Strangers connected

It’s been a grim last few days. In light of Christina Grimmie’s murder, the mass shooting at Pulse night club in Orlando that left 50 people dead and about 53 seriously wounded, all my social media feeds are flooded with debates regarding who is to blame: guns or ISIS? Democrats or Republicans? It’s been miserable to read the news and see the back and forth that has been happening.

When I was younger and I’d hear about people dying from shootings or murders, it was always terrible news, but I didn’t feel it as much as I do now. It felt sad, but it also felt distant. I feel it a lot now. Sometimes I read the news, and I catch myself getting choked up by all these deaths and the victims’ loved ones reacting to the tragedies. Maybe it’s because I lost my brother to suicide three years ago, and I’ll never fully get over his death.
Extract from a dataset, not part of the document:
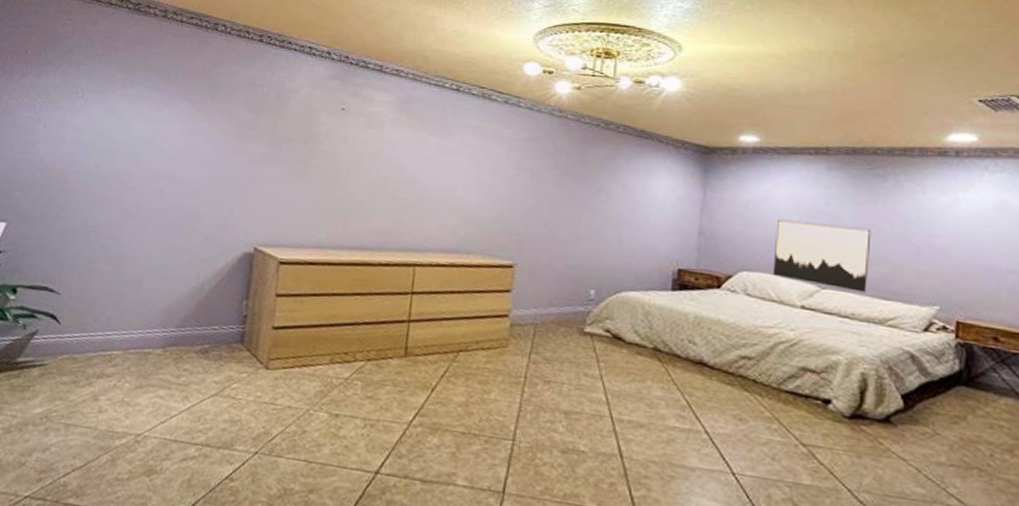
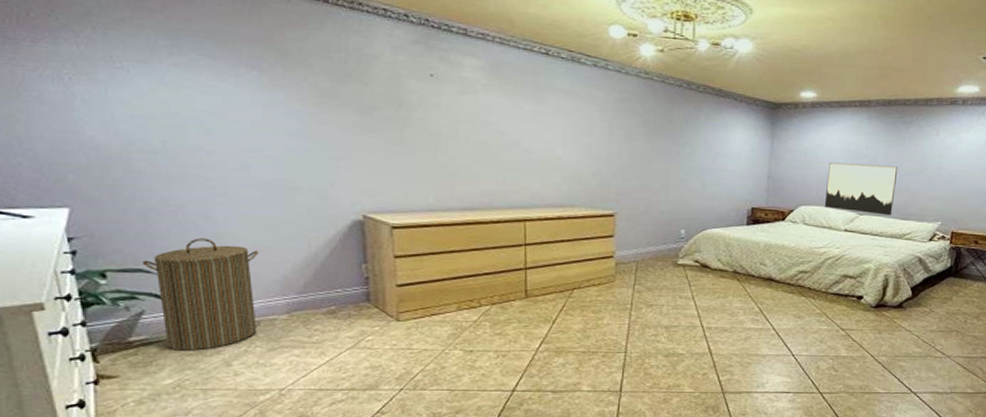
laundry hamper: none [47,260,151,380] -> present [142,238,259,351]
Maybe it’s because I realize that these scary events could very likely happen to people I know and love in the places that we actually frequent. These shootings aren’t all happening in far away places in far away lands to far away people; they are happening right here, under our noses. Maybe it’s because I think.. even though we are strangers across states, across the world, on the train, walking on the same sidewalks and streets, we’re all united in that we’re all just trying to live and do something with our lives. We may be strangers, but we don’t want bad things happening to each other. In our minds, we don’t think that the guy sitting next to us on the subway train will get shot and killed the next day. We think that he will go to work, eat out, have fun. He will go about his day as we will ours. Or, so we think. We never know what will happen next.

It is a sick and sad week in the world. I don’t want to read the news anymore.